--- READING TEXT ---

Copper miner Freeport-McMoRan (FCX 0.65%) is an attractive way for investors to benefit from rising raw material prices. In its most recent earnings report, management highlighted several reasons to invest in Freeport. Let's take a look at what was said and why investors have cause for optimism over Freeport-McMoRan.

All about copper 

The prospects for a mining company are largely determined by the price of materials. This is because higher prices usually mean more revenue, provided production remains at least at the same level as previously. But, of course, commodity prices are a product of the interplay of supply and demand.

Copper wiring.

Image source: Getty Images.

With this in mind, it's worth noting that the four points below touch upon ongoing industry demand and potential supply constraints -- which are usually good for prices. In addition, Freeport has exciting potential to expand production. And finally, investors are likely to see substantially increased earnings and dividends from the company in the future.

--- STORED DATA ---

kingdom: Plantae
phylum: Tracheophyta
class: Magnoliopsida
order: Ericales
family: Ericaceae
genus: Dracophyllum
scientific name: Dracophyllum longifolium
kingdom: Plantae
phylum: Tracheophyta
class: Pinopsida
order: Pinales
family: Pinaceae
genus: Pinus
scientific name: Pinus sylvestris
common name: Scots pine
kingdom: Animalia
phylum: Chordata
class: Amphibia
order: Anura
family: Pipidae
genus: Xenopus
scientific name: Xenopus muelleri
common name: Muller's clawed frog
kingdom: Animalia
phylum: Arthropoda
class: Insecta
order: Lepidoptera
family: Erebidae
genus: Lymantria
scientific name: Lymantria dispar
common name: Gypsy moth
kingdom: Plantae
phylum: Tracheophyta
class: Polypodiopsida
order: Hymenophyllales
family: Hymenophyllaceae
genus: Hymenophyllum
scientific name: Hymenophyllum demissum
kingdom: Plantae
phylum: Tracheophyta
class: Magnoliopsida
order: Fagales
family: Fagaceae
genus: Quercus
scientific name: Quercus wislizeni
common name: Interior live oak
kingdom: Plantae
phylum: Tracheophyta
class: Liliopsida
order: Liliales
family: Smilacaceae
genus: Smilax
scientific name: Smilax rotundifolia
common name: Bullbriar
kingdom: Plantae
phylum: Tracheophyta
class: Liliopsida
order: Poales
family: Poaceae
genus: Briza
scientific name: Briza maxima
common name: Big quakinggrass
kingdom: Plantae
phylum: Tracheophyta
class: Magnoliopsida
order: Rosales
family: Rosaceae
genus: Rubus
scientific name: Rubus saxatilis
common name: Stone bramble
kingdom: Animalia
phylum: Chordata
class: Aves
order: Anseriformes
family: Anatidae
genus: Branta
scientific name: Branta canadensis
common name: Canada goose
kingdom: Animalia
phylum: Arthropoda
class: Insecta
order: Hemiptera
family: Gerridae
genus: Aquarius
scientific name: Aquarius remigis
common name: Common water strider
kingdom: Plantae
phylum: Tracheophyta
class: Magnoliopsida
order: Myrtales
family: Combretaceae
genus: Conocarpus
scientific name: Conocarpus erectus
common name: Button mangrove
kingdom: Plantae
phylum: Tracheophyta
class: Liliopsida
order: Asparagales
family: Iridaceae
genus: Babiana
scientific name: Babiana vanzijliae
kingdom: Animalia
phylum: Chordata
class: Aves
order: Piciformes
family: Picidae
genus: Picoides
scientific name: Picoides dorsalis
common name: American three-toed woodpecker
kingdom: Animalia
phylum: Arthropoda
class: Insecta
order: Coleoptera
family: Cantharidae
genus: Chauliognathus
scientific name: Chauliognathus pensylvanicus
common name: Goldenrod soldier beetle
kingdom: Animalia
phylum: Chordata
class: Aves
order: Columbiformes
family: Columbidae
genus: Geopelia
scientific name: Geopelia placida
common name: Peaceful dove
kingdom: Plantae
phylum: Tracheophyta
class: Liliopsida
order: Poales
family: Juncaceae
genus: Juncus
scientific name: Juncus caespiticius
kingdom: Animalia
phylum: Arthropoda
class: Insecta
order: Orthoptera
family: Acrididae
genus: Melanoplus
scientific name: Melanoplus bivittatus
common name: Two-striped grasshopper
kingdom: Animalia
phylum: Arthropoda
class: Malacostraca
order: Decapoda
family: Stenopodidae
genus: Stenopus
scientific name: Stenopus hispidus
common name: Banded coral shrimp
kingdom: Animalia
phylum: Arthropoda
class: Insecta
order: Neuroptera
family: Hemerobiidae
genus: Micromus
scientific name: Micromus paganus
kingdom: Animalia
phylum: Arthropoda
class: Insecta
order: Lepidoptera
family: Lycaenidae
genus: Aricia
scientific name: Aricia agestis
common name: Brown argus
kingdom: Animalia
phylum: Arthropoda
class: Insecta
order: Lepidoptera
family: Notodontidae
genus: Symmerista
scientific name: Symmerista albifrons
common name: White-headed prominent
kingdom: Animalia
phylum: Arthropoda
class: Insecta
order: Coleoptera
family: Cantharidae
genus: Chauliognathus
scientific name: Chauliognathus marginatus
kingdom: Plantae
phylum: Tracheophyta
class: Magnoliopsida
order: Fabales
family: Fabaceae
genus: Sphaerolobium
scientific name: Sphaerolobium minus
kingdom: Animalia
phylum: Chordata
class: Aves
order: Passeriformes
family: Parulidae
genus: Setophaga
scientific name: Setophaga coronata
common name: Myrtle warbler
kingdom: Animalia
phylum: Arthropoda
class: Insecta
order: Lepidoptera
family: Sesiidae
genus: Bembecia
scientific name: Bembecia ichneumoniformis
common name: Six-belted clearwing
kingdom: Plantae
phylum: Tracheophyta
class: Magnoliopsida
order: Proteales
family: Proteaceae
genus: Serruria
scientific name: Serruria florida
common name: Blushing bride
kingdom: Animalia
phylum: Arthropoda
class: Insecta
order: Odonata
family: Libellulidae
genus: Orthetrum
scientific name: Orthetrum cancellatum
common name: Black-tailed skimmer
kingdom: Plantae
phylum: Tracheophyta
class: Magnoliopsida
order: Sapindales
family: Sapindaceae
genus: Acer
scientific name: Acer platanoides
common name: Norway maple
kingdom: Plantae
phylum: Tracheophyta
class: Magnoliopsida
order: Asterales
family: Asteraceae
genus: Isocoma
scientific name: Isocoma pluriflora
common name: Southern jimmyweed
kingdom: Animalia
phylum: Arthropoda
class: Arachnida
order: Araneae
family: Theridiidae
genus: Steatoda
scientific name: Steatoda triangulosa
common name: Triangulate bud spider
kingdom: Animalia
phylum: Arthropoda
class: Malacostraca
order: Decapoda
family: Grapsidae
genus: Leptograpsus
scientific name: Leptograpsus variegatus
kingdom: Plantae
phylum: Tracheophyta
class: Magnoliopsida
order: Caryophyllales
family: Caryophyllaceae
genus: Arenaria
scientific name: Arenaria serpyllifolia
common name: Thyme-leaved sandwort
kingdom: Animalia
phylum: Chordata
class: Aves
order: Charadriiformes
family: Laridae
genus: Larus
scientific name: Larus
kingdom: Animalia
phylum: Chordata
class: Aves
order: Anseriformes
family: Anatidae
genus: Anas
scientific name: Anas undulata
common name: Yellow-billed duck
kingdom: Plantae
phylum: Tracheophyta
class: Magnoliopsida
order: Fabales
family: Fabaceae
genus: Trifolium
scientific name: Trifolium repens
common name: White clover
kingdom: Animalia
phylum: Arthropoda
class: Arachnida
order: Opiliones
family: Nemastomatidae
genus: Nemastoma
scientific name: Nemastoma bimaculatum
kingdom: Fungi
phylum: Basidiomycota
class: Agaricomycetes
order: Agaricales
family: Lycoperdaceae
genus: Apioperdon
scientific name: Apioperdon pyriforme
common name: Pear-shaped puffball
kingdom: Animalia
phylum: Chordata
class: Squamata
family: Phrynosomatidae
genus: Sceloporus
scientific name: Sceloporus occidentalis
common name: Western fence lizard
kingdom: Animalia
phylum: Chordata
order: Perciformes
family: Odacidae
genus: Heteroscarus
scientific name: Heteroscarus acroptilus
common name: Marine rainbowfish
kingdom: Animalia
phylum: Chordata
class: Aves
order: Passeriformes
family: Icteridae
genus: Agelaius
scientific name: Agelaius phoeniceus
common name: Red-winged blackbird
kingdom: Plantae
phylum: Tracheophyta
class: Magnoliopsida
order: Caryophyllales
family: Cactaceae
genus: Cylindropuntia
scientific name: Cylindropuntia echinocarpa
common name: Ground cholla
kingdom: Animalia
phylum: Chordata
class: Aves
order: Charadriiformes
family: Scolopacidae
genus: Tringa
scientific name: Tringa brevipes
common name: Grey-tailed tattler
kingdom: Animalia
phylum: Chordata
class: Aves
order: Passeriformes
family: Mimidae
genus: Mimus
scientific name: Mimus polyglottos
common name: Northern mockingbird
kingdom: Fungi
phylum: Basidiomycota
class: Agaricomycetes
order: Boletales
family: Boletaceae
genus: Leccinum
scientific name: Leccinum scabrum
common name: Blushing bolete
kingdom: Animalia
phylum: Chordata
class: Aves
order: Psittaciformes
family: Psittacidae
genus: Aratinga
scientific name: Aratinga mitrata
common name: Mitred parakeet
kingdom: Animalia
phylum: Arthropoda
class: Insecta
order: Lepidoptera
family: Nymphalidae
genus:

---

EXERCISE INSTRUCTIONS -
**1)** Reproduce the part of the Freeport-McMoRan article that begins at the words "With this in" and stops after the words "in the future.".
**2)** Summarize the Freeport-McMoRan article in two sentences.
**3)** Pick up the Freeport-McMoRan article after its final sentence and continue writing it.
The lines are not needed for this work.

ANSWERS FOR THE TASKS -
**1)**
With this in mind, it's worth noting that the four points below touch upon ongoing industry demand and potential supply constraints -- which are usually good for prices. In addition, Freeport has exciting potential to expand production. And finally, investors are likely to see substantially increased earnings and dividends from the company in the future.

**2)** The article presents copper miner Freeport-McMoRan as an attractive way for investors to benefit from rising raw material prices, citing reasons management highlighted in its most recent earnings report. Because a mining company's prospects are largely determined by material prices, it points to ongoing industry demand, potential supply constraints, Freeport's potential to expand production, and likely increases in earnings and dividends.

**3)**
1. Demand remains strong

Many investors see copper as the most economically sensitive metal and an excellent way to play a bullish view on global economic growth. And the emergence of a literally electrifying economy promises long-term demand growth.

As CEO Richard Adkerson noted on the recent second-quarter earnings call, most copper is used in "generating and transmitting electricity," with the metal being "critical in every aspect of achieving low carbon goals for the global economy." So whether it's in electric vehicles (wiring) or solar and wind energy (generation, transmission, and storage), the emergence of new sources of demand for copper is important. It's also meaningful because it helps diversify demand away from being primarily a story about growth from China and the rest of the developping world.

2. Supply side considerations

There are two key points of note here. The first is the potential for industry supply constraints in the future. As Adkerson noted, "40% of today's copper supply comes from Chile and Peru," and there's speculation that both countries' governments are looking to increase taxation rates on royalties for producing copper. That's not great news per se, as Freeport has operations in both countries.

Copper mine.

Image source: Getty Images.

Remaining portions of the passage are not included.